The Bitcoin community also faced similar technical challenges: the value overflow bug in 2010 was urgently patched by developers and the consensus rules were upgraded, completely erasing about 18.4 billion illegally generated Bitcoins.
These all adopt a hard fork model, rolling the ledger back to before the issue occurred, allowing users to decide which ledger system to continue using.
In contrast, this event did not choose to split the blockchain, but instead precisely targeted this event through a protocol upgrade and configuration aliasing. This approach maintained the continuity of the chain and most consensus rules unchanged, while also indicating that the underlying protocol can be used to implement targeted "rescue actions."
The problem is that historically, "fork rollback" allowed users to choose their beliefs; whereas this time, the "protocol correction" has made the decision for the users.
"Not your key, not your coin" may no longer apply.
In the long run, this means that the concept of "not your keys, not your coins" is being undermined on this blockchain: even if users have their private keys intact, the network can still prevent asset movement and redirect assets through collective protocol changes.
If this becomes a precedent for how the future Blockchain responds to major security incidents, and is even considered a convention that can be adhered to again, then "when a chain can break the rules for justice, it also has a precedent for breaking any rules."
Once there is a successful "public welfare money grab," the next time it may be an operation in the "moral gray area."
potential issues
If hackers really stole the users' money, can a group vote take away his money?
Is the voting based on who has more money (PoS) or who has more people? If the one with more money wins, then the scenes depicted in certain sci-fi works may come true soon; if the one with more people wins, then the clamor of the crowd will also rise.
Under traditional systems, it is normal for illegal gains to be unprotected, and freezing and transferring are routine operations of traditional banks. But isn't the inability to do this from a technical theory perspective the root of the development of the Blockchain industry?
The pressure for industry compliance is continuously increasing. Today, accounts can be frozen or balance modified due to hackers; will tomorrow allow for arbitrary changes due to geopolitical or conflicting factors? If the blockchain becomes a regionally limited tool, the value of the industry will be greatly compressed, at best becoming just another less functional financial system.

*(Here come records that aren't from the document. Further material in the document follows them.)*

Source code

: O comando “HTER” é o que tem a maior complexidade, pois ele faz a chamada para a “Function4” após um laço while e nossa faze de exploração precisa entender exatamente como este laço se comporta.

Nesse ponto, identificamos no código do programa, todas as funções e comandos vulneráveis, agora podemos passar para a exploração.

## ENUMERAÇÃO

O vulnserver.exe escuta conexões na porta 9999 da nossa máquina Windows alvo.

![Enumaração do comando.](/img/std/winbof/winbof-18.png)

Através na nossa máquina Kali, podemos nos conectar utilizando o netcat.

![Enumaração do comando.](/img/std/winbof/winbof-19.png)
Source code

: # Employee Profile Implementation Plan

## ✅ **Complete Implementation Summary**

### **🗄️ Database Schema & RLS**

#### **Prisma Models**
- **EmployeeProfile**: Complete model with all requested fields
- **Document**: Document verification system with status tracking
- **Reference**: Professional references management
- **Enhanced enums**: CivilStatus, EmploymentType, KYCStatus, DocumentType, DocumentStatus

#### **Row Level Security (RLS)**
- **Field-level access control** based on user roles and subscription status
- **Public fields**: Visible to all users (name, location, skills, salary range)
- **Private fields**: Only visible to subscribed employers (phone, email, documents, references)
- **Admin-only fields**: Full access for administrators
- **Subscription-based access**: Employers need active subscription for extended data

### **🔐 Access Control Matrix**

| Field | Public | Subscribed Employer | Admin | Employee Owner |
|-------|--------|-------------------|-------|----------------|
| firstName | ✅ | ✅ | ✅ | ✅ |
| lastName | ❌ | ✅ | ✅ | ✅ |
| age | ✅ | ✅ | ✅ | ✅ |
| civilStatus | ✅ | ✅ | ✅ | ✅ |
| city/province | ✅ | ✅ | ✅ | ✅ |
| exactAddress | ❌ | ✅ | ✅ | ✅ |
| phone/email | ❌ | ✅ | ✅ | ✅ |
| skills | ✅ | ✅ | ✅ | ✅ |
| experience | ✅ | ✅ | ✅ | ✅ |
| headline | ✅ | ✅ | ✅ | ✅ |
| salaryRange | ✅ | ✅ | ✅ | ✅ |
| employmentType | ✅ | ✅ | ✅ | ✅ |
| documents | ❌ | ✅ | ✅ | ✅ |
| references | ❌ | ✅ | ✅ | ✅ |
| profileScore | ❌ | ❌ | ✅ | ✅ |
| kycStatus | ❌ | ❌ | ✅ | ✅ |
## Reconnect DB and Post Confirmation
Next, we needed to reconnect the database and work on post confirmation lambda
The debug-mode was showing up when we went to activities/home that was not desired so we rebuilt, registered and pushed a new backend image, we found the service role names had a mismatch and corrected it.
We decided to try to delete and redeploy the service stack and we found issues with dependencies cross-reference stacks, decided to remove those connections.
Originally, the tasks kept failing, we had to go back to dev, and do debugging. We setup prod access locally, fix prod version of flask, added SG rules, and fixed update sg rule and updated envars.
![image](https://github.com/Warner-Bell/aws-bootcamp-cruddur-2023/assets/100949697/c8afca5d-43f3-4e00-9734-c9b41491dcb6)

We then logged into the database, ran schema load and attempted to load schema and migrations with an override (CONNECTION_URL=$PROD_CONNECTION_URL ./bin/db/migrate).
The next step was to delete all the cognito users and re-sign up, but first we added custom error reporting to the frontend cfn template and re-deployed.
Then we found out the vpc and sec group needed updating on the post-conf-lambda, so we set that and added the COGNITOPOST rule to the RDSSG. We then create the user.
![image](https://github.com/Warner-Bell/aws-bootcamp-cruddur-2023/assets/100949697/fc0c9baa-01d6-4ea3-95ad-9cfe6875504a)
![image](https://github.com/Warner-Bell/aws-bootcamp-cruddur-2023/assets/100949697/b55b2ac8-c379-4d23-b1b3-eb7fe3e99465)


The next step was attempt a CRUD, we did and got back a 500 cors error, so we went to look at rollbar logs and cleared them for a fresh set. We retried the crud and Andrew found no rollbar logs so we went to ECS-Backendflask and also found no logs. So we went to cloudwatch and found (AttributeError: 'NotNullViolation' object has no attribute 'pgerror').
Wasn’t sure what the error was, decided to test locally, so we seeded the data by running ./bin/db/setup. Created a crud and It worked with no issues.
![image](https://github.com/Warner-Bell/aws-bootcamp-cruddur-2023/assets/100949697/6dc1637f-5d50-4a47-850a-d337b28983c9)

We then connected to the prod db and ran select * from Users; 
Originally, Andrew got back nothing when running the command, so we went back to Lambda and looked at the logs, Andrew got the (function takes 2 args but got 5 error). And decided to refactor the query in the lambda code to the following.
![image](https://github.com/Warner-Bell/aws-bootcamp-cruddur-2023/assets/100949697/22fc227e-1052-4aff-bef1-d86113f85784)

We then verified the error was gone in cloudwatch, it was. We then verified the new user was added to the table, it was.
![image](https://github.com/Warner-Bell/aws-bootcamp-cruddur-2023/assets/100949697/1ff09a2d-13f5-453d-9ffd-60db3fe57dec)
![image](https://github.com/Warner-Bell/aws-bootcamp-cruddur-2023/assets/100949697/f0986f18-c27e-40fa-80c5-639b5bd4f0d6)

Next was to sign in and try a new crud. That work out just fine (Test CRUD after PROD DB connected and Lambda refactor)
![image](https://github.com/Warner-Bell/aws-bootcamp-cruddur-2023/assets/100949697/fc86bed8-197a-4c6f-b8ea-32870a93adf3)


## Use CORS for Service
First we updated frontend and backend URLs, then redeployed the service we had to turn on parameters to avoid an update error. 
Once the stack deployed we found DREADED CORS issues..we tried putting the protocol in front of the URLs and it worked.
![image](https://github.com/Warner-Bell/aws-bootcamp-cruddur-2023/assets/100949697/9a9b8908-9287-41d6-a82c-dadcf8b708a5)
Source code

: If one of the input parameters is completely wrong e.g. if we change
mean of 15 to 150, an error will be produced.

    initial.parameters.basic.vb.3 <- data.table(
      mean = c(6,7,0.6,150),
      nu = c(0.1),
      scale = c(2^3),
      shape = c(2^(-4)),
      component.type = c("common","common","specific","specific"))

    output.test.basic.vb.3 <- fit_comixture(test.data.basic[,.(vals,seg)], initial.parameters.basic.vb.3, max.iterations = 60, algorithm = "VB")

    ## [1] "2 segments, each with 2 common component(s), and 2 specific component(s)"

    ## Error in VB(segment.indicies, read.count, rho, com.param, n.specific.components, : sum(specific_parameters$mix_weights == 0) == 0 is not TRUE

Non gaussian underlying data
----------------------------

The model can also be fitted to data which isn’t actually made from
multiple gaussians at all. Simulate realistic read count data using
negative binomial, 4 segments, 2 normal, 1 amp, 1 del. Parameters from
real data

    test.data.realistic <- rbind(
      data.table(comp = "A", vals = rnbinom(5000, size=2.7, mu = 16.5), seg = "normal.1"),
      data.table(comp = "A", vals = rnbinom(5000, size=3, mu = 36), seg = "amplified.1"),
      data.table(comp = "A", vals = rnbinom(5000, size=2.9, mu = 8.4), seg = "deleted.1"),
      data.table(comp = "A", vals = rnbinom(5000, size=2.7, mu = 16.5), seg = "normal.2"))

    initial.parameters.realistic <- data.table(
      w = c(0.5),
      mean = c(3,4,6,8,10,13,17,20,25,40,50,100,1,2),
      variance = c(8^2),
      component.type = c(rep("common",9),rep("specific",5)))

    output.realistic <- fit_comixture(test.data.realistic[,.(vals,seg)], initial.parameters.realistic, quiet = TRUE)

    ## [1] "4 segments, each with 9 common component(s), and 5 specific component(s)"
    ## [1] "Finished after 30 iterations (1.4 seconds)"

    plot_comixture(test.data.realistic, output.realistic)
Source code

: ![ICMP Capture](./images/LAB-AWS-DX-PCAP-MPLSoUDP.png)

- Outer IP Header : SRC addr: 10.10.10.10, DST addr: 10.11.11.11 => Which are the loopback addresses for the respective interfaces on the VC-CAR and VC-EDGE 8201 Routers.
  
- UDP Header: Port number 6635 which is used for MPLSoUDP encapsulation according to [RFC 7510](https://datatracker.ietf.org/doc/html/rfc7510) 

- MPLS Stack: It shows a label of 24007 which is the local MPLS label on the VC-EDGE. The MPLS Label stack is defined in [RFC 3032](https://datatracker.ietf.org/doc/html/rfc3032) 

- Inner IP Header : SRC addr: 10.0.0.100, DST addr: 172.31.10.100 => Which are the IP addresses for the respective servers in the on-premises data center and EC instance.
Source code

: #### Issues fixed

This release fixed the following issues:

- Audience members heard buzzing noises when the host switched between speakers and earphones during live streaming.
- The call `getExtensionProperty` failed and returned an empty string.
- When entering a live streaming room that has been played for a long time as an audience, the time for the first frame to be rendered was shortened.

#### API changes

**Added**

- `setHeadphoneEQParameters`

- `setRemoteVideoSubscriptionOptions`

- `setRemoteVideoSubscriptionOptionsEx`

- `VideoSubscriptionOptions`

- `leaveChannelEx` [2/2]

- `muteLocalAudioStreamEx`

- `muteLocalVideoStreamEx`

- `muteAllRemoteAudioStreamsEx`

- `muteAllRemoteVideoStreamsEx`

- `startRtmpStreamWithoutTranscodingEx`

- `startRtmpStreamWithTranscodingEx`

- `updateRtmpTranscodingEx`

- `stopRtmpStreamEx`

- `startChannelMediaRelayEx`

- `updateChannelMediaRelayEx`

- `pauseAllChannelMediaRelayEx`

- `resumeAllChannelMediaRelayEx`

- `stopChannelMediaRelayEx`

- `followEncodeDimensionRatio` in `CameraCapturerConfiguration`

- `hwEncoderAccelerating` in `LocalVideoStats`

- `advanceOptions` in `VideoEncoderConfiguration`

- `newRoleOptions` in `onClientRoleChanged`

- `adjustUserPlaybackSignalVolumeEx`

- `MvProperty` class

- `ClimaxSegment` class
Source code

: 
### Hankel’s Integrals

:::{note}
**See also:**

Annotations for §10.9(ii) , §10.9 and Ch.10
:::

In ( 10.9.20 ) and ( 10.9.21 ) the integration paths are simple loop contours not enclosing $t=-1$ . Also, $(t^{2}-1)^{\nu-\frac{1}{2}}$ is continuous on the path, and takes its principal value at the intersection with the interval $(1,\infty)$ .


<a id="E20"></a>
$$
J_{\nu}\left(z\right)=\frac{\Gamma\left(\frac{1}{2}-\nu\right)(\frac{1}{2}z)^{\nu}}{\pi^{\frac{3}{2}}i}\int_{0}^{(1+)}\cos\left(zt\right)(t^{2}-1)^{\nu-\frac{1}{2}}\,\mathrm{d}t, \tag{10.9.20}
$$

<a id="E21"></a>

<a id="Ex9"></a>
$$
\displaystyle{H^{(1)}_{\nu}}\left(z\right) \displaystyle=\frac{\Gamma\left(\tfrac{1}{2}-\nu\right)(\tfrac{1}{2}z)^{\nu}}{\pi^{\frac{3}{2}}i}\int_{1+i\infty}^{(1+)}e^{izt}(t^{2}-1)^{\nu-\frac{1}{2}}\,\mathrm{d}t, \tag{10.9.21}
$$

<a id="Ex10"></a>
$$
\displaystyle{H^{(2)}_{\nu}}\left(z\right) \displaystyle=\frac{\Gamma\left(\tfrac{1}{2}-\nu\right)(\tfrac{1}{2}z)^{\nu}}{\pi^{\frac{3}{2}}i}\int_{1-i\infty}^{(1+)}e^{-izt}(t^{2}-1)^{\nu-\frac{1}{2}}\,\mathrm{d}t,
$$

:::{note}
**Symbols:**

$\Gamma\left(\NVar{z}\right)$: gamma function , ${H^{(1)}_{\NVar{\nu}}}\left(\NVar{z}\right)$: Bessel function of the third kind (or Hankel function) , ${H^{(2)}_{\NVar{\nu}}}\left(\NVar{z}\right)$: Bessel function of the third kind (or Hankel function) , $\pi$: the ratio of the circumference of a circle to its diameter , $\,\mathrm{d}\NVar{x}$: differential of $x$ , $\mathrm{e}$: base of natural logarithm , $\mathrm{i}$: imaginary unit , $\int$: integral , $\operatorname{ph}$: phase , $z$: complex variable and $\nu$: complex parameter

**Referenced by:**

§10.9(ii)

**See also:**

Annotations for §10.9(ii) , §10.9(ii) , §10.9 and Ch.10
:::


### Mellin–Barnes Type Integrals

This is also the reason for the firm development of the industry: "Blockchain is valuable not because it cannot be frozen, but because even if you hate it, it does not change for you."
With the trend of regulation, can the blockchain preserve its own soul?
In the past, consortium chains were more popular than public chains because they met the regulatory needs of the time. The decline of consortium chains today also means that simply complying with this demand does not satisfy the real needs of users. Without users subject to regulation, what need is there for regulatory tools?
From the perspective of industry development, is "efficient centralization" a necessary stage in the development of Blockchain? If the ultimate goal of decentralization is to safeguard user interests, can we tolerate centralization as a transitional means?
The term "democracy" in the context of on-chain governance is actually token weighted. So, if a hacker holds a large amount of tokens (or one day the DAO gets hacked and the hacker controls the voting power), can they also "legally vote to clear their name"?
Ultimately, the value of the Blockchain lies not in whether it can be frozen, but in the choice not to do so even when the group has the ability to freeze it.
The future of a chain is determined not by its technical architecture, but by the set of beliefs it chooses to uphold.